::: SECCIÓN DE TEXTO

UN CAFE CON JORGE SALAZAR



por Eduardo Abusada


Había escuchado hablar de él y alguna que otra vez lo vi en la televisión. Nunca imaginé que en esa cabeza, con la piel pegada al hueso casi sin grasa de por medio, pudiera albergar tantas experiencias de vida.

Jorge Salazar fue un cronista sin igual, y me propuse entrevistarlo. Como siempre recurrí a mi amigo Fernán Salazar para que me ilustre un poco con anécdotas de la época. Me contó que Salazar había hecho de extra en grandes super producciones del cine de oro hollywoodense. De eso no estoy tan seguro, pero si mal no recuerdo cabalgó junto a Maximiliano Schell, legendario actor austriaco. Si alguien me pregunta por este actor, solo atinaría a decir que actuó junto a Jorge Salazar. Este versátil, periodista, escritor y gourmet, según el mismo me contó, tenía la ventaja de ser heredero de un cúmulo de razas y había sido educado en Inglaterra. Esta mezcla de sangres le dio un aspecto que encajaba fácilmente como árabe, indio, persa, y hasta chicano. Tal vez por eso lo convocaron para estos filmes.

::::::
::: LÍNEAS LISTADAS

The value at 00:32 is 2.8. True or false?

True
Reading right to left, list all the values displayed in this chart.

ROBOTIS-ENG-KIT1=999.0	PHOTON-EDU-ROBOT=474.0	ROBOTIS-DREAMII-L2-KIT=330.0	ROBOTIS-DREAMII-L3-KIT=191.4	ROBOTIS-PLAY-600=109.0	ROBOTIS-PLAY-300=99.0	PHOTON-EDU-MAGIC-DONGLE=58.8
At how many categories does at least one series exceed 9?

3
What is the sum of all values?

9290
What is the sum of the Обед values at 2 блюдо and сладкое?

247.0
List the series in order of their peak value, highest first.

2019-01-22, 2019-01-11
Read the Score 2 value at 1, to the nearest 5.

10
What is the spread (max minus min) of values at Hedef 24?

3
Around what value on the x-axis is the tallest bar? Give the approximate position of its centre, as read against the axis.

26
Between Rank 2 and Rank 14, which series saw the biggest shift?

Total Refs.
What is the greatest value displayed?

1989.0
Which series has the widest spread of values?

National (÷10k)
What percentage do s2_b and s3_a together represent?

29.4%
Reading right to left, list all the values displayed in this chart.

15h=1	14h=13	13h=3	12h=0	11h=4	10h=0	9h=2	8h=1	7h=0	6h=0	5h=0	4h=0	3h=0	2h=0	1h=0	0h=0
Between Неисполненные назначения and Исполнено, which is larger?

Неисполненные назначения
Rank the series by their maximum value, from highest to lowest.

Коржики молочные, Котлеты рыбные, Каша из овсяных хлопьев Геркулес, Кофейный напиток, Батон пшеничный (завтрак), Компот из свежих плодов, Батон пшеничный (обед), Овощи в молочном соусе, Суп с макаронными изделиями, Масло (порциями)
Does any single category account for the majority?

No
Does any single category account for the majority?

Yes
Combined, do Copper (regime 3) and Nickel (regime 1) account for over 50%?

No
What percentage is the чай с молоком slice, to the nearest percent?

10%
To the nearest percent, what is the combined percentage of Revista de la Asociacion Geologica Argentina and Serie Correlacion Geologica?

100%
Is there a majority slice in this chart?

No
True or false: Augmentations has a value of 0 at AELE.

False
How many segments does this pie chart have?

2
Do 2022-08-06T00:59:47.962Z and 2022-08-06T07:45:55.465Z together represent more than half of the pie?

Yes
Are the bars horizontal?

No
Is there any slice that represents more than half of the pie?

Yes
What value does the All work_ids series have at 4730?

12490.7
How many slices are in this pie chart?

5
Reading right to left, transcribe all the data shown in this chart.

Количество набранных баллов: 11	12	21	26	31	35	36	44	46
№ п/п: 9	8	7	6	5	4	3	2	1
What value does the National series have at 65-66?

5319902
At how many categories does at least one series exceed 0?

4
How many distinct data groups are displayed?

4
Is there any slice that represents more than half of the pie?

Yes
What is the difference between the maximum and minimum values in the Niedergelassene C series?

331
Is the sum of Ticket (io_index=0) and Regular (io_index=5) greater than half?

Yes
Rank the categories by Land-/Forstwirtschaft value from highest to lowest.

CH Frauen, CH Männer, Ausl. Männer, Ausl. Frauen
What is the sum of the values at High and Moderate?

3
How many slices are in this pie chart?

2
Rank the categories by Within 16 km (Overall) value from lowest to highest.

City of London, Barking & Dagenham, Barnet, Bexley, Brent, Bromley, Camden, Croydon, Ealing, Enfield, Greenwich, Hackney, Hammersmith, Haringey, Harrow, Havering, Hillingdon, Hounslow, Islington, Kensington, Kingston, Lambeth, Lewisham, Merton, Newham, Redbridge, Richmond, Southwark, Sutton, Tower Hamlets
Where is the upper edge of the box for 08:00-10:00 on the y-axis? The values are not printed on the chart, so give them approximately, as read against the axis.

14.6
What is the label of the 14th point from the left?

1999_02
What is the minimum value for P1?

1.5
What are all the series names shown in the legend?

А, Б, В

::::::

**LA TAREA**
Imprime completo el texto sobre Jorge Salazar, sin alterar nada. Las líneas no tienen relación con el texto sobre Jorge Salazar.

**RESULTADO DE TAREA**
UN CAFE CON JORGE SALAZAR



por Eduardo Abusada


Había escuchado hablar de él y alguna que otra vez lo vi en la televisión. Nunca imaginé que en esa cabeza, con la piel pegada al hueso casi sin grasa de por medio, pudiera albergar tantas experiencias de vida.

Jorge Salazar fue un cronista sin igual, y me propuse entrevistarlo. Como siempre recurrí a mi amigo Fernán Salazar para que me ilustre un poco con anécdotas de la época. Me contó que Salazar había hecho de extra en grandes super producciones del cine de oro hollywoodense. De eso no estoy tan seguro, pero si mal no recuerdo cabalgó junto a Maximiliano Schell, legendario actor austriaco. Si alguien me pregunta por este actor, solo atinaría a decir que actuó junto a Jorge Salazar. Este versátil, periodista, escritor y gourmet, según el mismo me contó, tenía la ventaja de ser heredero de un cúmulo de razas y había sido educado en Inglaterra. Esta mezcla de sangres le dio un aspecto que encajaba fácilmente como árabe, indio, persa, y hasta chicano. Tal vez por eso lo convocaron para estos filmes.